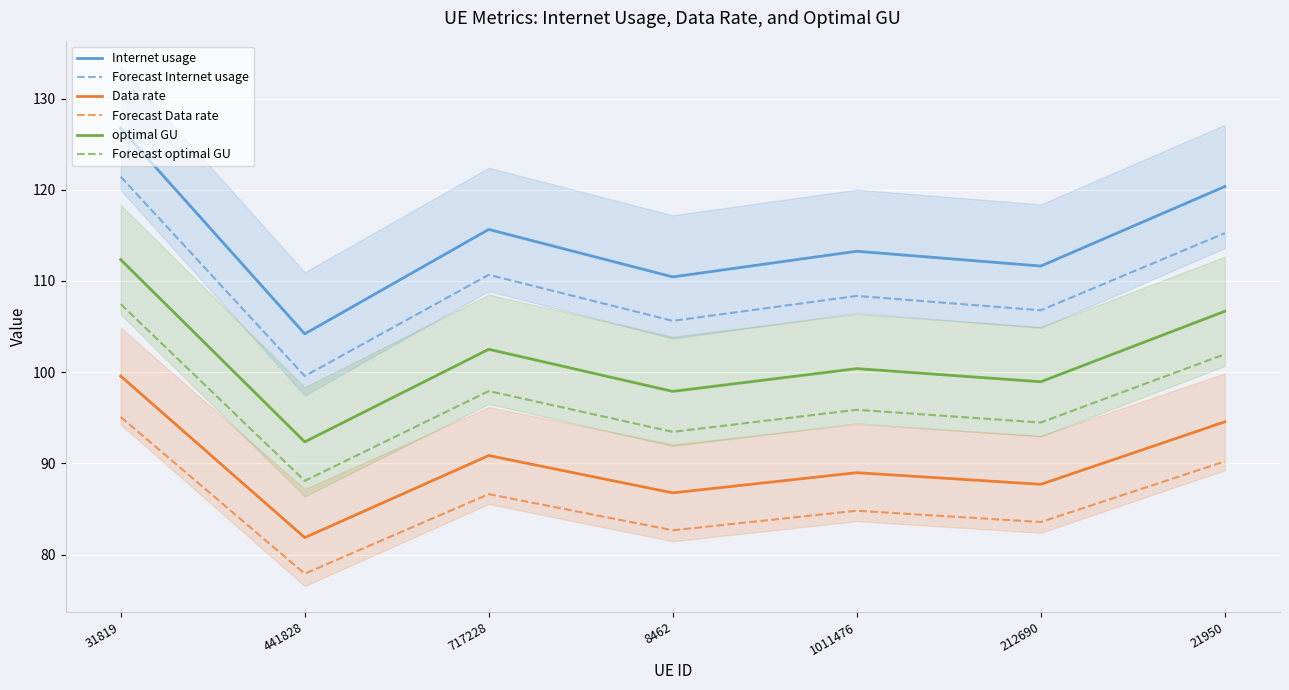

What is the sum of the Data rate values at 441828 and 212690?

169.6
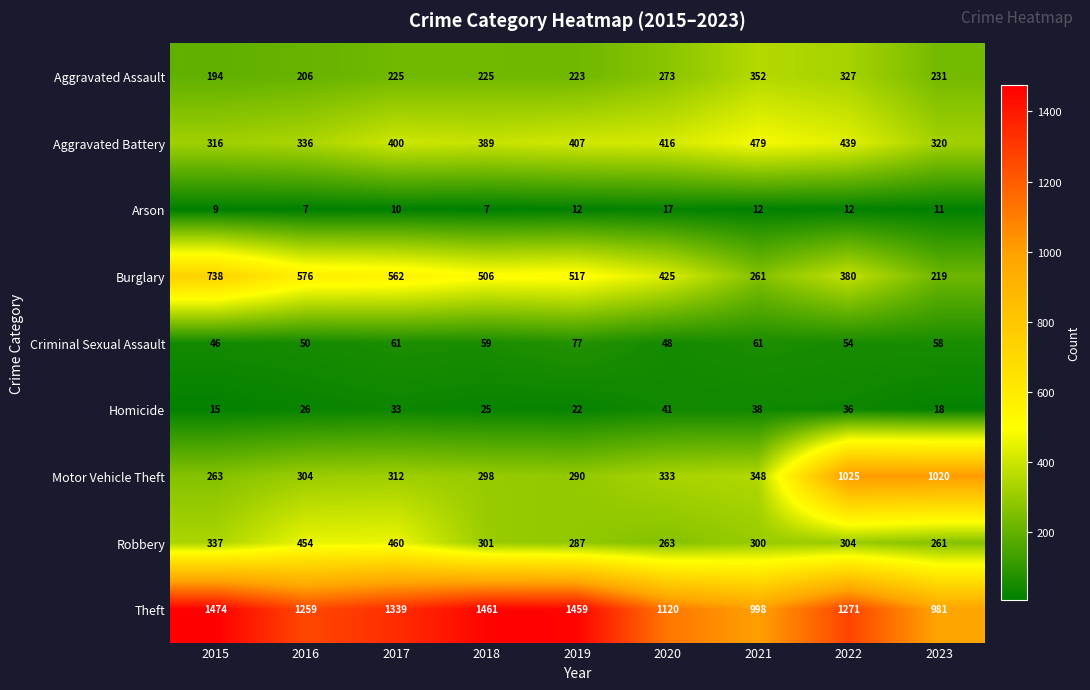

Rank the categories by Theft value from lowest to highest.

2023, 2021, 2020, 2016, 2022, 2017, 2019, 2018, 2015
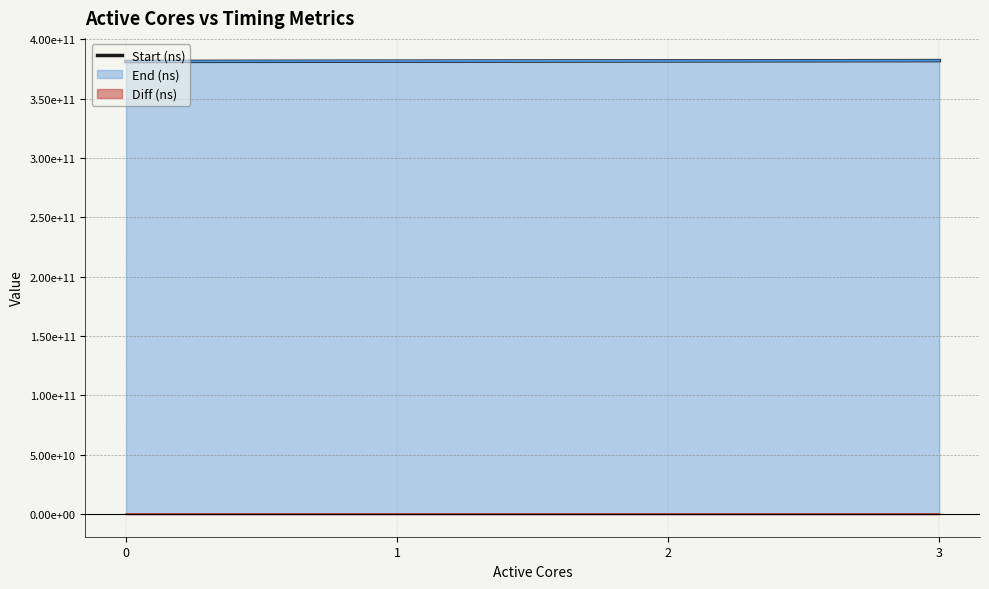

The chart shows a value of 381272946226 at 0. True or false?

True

Your task
Rewrite the lines from the one containing "Rank the categories" through the end of the rows, replacing "Theft" with "Robbery" and keeping everything else the same. Leave the pictures out.

Answer box
Rank the categories by Robbery value from lowest to highest.

2023, 2021, 2020, 2016, 2022, 2017, 2019, 2018, 2015

The chart shows a value of 381272946226 at 0. True or false?

True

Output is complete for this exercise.